**ASSIGNED TASK:** Copy the text of the listing word for word, from its first line through the line that contains "Havadan Geçti!", including that line. Leave the pictures out of your answer.

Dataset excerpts
━━━━━━━━━━━━━━━━

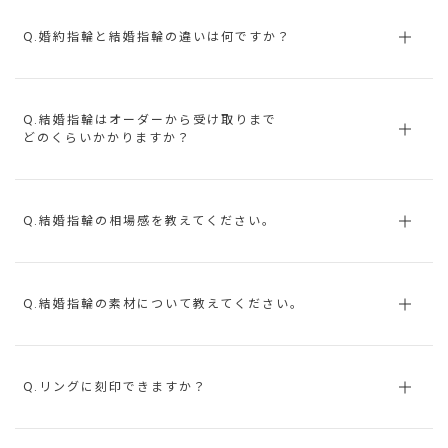
Q.婚約指輪と結婚指輪の違いは何ですか？
Q.結婚指輪はオーダーから受け取りまで
どのくらいかかりますか？
Q.結婚指輪の相場感を教えてください。
Q.結婚指輪の素材について教えてください。
Q.リングに刻印できますか？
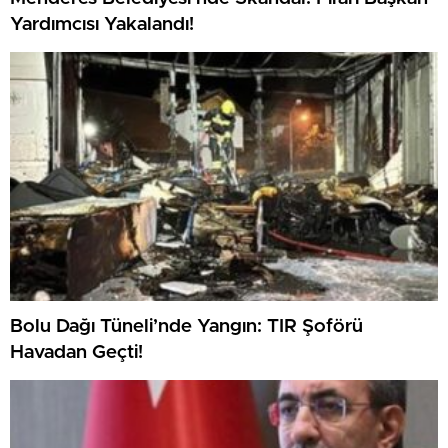
Yardımcısı Yakalandı!
Bolu Dağı Tüneli’nde Yangın: TIR Şoförü
Havadan Geçti!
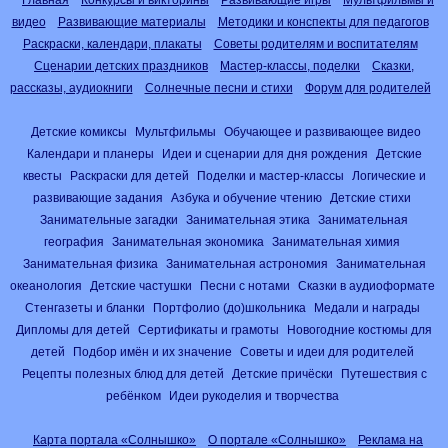
видео
Развивающие материалы
Методики и конспекты для педагогов
Раскраски, календари, плакаты
Советы родителям и воспитателям
Сценарии детских праздников
Мастер-классы, поделки
Сказки,
рассказы, аудиокниги
Солнечные песни и стихи
Форум для родителей
Детские комиксы
Мультфильмы
Обучающее и развивающее видео
Календари и планеры
Идеи и сценарии для дня рождения
Детские
квесты
Раскраски для детей
Поделки и мастер-классы
Логические и
развивающие задания
Азбука и обучение чтению
Детские стихи
Занимательные загадки
Занимательная этика
Занимательная
география
Занимательная экономика
Занимательная химия
Занимательная физика
Занимательная астрономия
Занимательная
океанология
Детские частушки
Песни с нотами
Сказки в аудиоформате
Стенгазеты и бланки
Портфолио (до)школьника
Медали и награды
Дипломы для детей
Сертификаты и грамоты
Новогодние костюмы для
детей
Подбор имён и их значение
Советы и идеи для родителей
Рецепты полезных блюд для детей
Детские причёски
Путешествия с
ребёнком
Идеи рукоделия и творчества
Карта портала «Солнышко»
О портале «Солнышко»
Реклама на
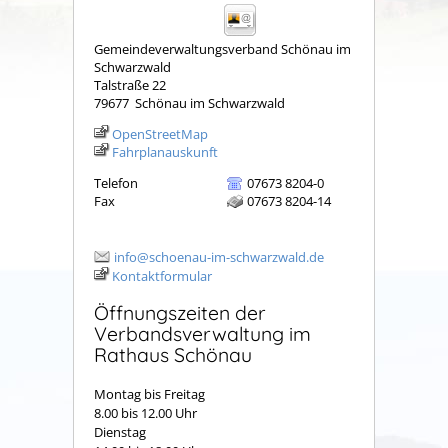
Gemeindeverwaltungsverband Schönau im
Schwarzwald
Talstraße 22
79677
Schönau im Schwarzwald
OpenStreetMap
Fahrplanauskunft
Telefon
07673 8204-0
Fax
07673 8204-14
info@schoenau-im-schwarzwald.de
Kontaktformular
Öffnungszeiten der
Verbandsverwaltung im
Rathaus Schönau
Montag bis Freitag
8.00 bis 12.00 Uhr
Dienstag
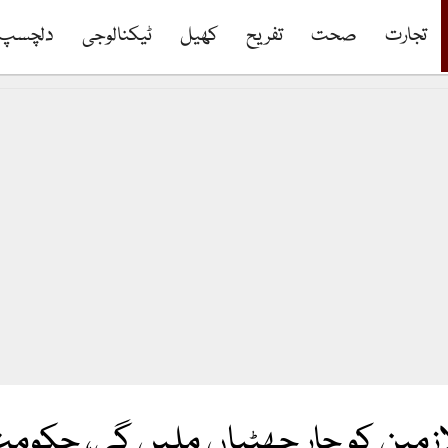
تجارت
صحت
تفریح
کھیل
ٹیکنالوجی
دلچسپ
زمین کو چار چھٹیاں ملیں گی، حکومت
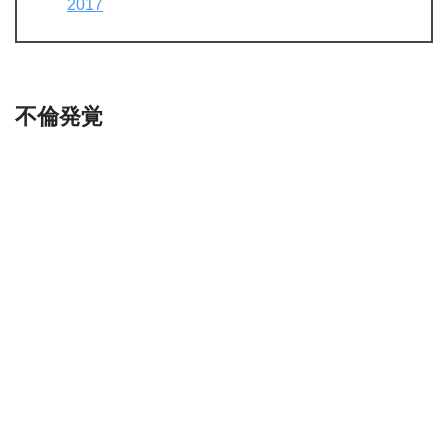
2017
不倫発覚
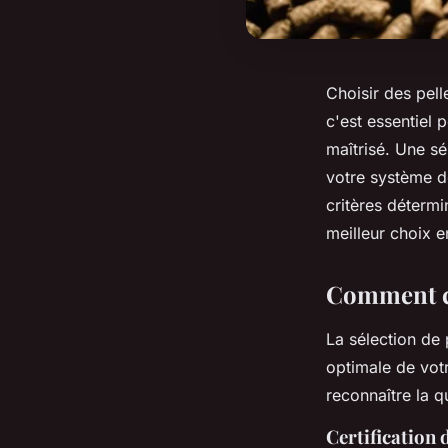
Choisir des pel
c'est essentiel 
maîtrisé. Une s
votre système d
critères détermi
meilleur choix e
Comment cho
La sélection de 
optimale de vot
reconnaître la q
Certification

━━━━━━━━━━━━━━━━

**SOLUTION TO THIS TASK:**
Q.婚約指輪と結婚指輪の違いは何ですか？
Q.結婚指輪はオーダーから受け取りまで
どのくらいかかりますか？
Q.結婚指輪の相場感を教えてください。
Q.結婚指輪の素材について教えてください。
Q.リングに刻印できますか？
Yardımcısı Yakalandı!
Bolu Dağı Tüneli’nde Yangın: TIR Şoförü
Havadan Geçti!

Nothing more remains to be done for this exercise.